= ACTIVITY =
Retype, word for word, the lines from the first line of the entries through the line that holds "# Unless required"; leave out the pictures.
┏━━
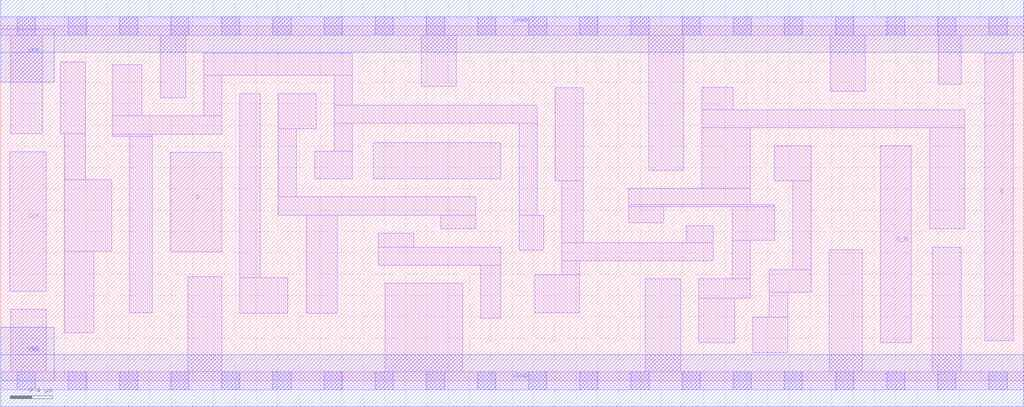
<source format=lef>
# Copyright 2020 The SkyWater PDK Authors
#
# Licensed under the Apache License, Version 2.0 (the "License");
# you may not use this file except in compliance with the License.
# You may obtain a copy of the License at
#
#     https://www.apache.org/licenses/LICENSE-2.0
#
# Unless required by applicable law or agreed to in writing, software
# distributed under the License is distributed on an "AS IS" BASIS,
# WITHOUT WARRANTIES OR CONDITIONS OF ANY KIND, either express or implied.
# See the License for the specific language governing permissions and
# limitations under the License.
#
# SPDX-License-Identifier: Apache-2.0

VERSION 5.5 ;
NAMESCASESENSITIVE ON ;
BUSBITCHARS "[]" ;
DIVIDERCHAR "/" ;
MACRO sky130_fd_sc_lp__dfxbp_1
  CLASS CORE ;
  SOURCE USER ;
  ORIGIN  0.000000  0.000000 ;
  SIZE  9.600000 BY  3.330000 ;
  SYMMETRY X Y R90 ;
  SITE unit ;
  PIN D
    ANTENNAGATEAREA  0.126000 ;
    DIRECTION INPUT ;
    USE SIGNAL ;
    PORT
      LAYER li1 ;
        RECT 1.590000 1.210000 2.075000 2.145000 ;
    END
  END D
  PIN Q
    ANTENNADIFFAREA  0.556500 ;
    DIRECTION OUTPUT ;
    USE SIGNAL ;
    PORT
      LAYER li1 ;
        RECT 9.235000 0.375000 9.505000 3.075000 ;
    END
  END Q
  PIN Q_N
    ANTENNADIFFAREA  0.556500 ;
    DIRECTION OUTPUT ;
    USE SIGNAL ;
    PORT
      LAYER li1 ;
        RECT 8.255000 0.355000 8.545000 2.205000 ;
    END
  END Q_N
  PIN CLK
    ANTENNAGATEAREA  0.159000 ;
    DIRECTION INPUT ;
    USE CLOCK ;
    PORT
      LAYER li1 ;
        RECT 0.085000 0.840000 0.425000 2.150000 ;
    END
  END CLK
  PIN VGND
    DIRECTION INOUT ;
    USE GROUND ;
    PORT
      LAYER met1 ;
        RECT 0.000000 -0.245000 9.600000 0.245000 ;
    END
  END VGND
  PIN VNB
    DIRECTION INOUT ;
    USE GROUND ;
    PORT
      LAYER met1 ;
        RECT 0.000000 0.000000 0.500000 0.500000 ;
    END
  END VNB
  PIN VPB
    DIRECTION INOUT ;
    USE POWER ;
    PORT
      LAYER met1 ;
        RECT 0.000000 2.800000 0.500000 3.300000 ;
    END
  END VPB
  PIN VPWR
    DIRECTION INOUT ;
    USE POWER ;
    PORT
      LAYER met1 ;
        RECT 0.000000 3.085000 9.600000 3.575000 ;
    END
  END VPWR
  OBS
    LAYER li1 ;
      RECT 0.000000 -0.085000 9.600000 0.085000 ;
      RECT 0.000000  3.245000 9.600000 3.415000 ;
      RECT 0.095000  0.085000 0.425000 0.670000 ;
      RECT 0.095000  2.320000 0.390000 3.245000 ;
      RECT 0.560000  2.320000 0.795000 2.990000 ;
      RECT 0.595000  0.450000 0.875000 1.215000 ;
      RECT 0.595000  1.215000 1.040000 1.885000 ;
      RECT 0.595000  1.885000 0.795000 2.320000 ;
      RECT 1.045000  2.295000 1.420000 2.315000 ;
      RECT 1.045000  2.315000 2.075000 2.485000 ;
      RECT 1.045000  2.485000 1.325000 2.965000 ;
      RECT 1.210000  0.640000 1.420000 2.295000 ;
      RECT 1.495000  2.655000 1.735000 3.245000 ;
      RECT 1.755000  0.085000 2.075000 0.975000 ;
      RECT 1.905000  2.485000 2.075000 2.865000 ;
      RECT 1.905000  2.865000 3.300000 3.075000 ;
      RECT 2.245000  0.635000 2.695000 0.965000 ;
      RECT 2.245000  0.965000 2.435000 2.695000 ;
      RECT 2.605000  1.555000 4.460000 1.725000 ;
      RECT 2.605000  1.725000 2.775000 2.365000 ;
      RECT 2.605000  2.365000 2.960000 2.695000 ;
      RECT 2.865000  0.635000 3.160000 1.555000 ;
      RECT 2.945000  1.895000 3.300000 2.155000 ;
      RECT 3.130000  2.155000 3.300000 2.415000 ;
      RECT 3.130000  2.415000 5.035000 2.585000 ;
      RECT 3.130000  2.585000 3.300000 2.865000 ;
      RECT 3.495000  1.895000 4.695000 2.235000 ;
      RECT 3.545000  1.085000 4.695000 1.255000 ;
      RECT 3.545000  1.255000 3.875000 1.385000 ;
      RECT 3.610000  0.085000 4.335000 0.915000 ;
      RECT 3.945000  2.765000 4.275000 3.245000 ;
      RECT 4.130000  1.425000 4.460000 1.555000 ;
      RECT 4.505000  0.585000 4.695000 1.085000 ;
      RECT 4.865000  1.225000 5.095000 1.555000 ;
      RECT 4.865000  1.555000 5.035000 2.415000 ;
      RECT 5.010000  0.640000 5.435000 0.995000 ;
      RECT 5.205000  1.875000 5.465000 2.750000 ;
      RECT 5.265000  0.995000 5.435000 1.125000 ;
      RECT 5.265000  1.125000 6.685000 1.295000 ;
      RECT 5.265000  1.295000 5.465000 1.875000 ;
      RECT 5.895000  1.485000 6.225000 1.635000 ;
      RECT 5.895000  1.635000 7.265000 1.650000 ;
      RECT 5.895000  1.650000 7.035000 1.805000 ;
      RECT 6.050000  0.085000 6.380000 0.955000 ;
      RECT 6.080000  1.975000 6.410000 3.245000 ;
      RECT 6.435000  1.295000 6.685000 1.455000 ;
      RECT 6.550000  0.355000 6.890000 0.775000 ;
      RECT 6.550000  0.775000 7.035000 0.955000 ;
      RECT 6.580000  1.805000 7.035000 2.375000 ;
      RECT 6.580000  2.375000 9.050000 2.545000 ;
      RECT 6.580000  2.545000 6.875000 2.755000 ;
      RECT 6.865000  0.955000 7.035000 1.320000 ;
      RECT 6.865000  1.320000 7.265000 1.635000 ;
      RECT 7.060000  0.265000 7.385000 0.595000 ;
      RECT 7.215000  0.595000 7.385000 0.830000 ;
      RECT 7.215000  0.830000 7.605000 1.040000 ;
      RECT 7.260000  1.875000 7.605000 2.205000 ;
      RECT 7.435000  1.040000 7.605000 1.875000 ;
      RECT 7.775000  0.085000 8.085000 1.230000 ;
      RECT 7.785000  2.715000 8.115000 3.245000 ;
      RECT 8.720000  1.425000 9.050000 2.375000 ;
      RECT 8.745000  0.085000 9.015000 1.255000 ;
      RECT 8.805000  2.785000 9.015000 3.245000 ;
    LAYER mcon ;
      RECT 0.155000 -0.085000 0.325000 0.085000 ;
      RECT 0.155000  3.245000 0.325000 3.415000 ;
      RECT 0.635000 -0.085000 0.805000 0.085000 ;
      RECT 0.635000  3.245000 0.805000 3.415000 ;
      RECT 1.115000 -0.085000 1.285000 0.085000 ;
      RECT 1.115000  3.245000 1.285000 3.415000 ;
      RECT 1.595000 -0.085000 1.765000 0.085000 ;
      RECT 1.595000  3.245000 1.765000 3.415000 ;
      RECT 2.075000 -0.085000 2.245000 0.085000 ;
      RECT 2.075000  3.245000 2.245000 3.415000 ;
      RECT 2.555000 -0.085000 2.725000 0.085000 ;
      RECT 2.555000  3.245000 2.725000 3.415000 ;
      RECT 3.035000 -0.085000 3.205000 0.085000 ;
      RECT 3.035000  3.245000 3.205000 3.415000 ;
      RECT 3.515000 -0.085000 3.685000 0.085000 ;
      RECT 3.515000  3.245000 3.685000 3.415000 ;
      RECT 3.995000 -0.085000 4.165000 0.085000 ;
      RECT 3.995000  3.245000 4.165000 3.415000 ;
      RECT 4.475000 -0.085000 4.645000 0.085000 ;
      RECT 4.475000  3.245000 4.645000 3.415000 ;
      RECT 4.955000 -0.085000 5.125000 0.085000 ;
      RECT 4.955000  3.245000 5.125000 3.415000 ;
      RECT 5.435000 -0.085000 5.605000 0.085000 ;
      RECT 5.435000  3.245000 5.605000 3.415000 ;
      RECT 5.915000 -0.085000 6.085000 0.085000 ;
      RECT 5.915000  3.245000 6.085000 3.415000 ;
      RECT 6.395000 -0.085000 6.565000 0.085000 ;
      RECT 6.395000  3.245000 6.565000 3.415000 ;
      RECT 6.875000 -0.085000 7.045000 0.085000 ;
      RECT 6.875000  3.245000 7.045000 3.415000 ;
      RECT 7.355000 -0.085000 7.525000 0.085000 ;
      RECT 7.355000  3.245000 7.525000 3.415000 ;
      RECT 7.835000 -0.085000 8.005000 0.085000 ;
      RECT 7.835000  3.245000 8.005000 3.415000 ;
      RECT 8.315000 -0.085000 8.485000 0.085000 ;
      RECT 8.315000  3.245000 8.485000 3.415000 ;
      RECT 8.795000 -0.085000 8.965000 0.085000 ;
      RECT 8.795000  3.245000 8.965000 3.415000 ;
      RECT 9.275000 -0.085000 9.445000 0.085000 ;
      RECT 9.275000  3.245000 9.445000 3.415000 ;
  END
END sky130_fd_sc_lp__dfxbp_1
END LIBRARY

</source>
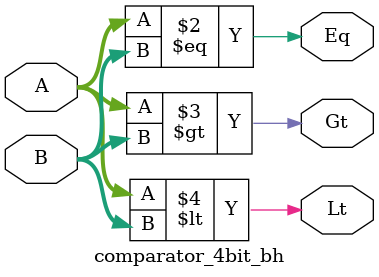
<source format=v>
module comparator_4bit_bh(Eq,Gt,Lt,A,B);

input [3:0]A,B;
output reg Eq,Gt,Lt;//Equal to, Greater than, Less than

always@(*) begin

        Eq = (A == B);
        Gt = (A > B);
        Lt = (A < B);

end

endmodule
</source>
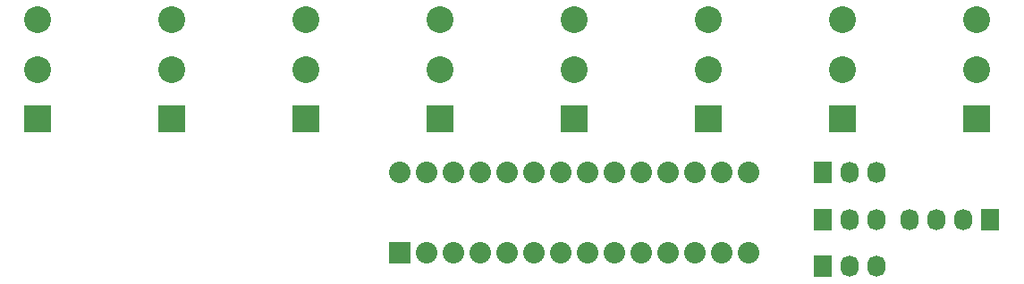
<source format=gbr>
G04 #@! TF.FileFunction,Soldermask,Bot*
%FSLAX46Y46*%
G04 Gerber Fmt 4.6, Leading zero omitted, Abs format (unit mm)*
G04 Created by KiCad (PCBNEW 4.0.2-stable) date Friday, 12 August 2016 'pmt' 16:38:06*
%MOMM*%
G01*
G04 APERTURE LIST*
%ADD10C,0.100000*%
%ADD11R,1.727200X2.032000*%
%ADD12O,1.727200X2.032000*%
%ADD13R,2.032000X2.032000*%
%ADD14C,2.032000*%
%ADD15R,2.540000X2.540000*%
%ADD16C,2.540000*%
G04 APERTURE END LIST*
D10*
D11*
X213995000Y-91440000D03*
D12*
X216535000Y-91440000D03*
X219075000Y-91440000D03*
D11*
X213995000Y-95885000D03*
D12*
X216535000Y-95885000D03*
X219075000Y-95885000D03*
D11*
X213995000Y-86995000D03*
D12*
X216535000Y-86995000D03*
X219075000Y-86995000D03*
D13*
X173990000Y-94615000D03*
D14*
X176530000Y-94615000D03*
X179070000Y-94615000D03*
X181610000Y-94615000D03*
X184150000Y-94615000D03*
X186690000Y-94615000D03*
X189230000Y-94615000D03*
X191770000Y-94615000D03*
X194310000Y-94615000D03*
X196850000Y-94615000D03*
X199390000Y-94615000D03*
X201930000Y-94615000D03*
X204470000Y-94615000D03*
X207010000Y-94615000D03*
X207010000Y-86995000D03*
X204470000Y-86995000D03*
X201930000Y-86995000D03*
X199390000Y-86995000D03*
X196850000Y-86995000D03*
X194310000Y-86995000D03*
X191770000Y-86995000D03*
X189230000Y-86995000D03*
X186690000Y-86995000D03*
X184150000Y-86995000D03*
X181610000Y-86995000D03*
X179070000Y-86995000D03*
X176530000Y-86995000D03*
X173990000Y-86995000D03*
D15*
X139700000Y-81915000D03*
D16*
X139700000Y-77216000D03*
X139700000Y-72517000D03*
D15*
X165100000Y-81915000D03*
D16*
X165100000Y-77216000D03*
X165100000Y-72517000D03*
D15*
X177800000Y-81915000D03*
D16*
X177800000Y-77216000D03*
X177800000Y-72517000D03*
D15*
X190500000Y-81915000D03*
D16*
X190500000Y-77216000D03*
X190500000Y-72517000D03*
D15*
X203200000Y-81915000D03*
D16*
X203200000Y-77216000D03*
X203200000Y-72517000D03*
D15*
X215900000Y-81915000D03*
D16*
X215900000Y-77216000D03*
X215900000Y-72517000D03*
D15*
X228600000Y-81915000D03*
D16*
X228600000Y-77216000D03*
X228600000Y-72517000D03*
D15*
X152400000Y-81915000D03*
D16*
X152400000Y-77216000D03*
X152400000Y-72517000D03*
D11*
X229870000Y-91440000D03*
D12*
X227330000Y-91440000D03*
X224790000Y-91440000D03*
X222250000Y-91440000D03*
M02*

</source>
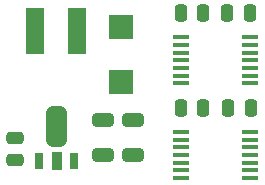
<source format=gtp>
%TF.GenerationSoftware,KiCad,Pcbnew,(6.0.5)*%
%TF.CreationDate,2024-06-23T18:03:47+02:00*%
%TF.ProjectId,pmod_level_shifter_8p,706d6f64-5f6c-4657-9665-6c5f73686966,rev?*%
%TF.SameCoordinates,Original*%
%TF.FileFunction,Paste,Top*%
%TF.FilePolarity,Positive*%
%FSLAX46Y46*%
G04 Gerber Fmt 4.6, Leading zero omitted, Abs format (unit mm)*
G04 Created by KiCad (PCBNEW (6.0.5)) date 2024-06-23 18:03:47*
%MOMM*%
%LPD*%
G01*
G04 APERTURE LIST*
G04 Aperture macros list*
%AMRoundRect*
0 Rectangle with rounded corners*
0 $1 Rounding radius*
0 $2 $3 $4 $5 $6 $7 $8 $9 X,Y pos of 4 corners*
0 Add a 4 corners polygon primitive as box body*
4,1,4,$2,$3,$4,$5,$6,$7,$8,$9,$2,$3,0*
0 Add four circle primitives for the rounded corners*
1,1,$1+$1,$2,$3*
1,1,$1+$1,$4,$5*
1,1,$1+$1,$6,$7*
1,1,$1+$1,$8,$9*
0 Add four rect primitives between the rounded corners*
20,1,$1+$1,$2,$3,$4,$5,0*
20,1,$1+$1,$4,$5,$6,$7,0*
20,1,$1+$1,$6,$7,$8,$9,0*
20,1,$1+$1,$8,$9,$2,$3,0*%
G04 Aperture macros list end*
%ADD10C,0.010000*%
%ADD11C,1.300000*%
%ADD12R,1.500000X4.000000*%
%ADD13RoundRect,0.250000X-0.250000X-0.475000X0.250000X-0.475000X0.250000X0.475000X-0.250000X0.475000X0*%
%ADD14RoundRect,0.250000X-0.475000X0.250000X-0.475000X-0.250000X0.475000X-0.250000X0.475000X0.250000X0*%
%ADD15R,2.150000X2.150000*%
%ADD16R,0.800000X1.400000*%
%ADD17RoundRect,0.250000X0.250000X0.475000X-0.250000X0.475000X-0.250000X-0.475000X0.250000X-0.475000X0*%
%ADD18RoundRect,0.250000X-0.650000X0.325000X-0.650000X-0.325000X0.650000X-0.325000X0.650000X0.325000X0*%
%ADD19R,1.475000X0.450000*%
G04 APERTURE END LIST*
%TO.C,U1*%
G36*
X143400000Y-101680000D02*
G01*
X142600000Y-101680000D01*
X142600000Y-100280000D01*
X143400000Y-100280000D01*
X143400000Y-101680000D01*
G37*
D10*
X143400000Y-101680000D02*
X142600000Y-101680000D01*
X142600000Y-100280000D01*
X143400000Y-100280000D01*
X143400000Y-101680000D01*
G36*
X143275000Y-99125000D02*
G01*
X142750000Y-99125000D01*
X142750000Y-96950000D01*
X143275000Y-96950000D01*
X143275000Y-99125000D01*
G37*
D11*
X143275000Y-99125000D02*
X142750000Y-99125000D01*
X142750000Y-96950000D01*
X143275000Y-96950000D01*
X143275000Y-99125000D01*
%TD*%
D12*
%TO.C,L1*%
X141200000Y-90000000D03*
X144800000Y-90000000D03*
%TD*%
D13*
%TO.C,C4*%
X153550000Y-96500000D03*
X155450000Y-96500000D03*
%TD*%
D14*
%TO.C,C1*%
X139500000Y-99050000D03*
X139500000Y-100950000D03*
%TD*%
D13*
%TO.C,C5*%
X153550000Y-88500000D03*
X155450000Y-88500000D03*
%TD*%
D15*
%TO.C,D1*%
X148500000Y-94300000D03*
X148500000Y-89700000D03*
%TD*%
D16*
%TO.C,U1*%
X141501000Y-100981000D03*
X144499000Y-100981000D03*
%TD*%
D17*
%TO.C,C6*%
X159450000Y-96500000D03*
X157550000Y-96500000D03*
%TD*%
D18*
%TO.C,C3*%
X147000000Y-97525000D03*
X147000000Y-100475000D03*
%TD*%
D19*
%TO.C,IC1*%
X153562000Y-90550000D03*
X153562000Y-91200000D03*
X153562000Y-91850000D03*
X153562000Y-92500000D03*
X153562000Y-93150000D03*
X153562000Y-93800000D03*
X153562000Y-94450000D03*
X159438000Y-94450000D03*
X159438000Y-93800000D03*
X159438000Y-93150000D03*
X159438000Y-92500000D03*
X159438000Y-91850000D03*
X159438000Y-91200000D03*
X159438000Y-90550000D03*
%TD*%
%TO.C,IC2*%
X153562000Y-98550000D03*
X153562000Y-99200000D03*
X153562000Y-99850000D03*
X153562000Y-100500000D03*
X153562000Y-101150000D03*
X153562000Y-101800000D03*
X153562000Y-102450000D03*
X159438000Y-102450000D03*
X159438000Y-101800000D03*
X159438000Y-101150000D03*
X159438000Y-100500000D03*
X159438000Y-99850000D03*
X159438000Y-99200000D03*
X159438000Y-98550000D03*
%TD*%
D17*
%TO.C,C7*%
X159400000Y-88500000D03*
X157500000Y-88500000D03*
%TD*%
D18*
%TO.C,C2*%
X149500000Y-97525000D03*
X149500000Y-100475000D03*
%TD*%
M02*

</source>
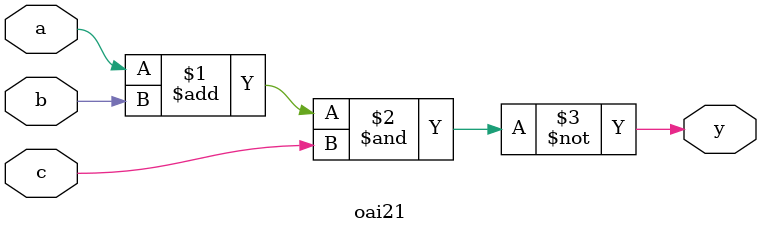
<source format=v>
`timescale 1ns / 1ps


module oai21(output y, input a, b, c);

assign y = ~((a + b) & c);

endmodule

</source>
┗━━
= PROBLEM SOLUTION =
<source format=lef>
# Copyright 2020 The SkyWater PDK Authors
#
# Licensed under the Apache License, Version 2.0 (the "License");
# you may not use this file except in compliance with the License.
# You may obtain a copy of the License at
#
#     https://www.apache.org/licenses/LICENSE-2.0
#
# Unless required by applicable law or agreed to in writing, software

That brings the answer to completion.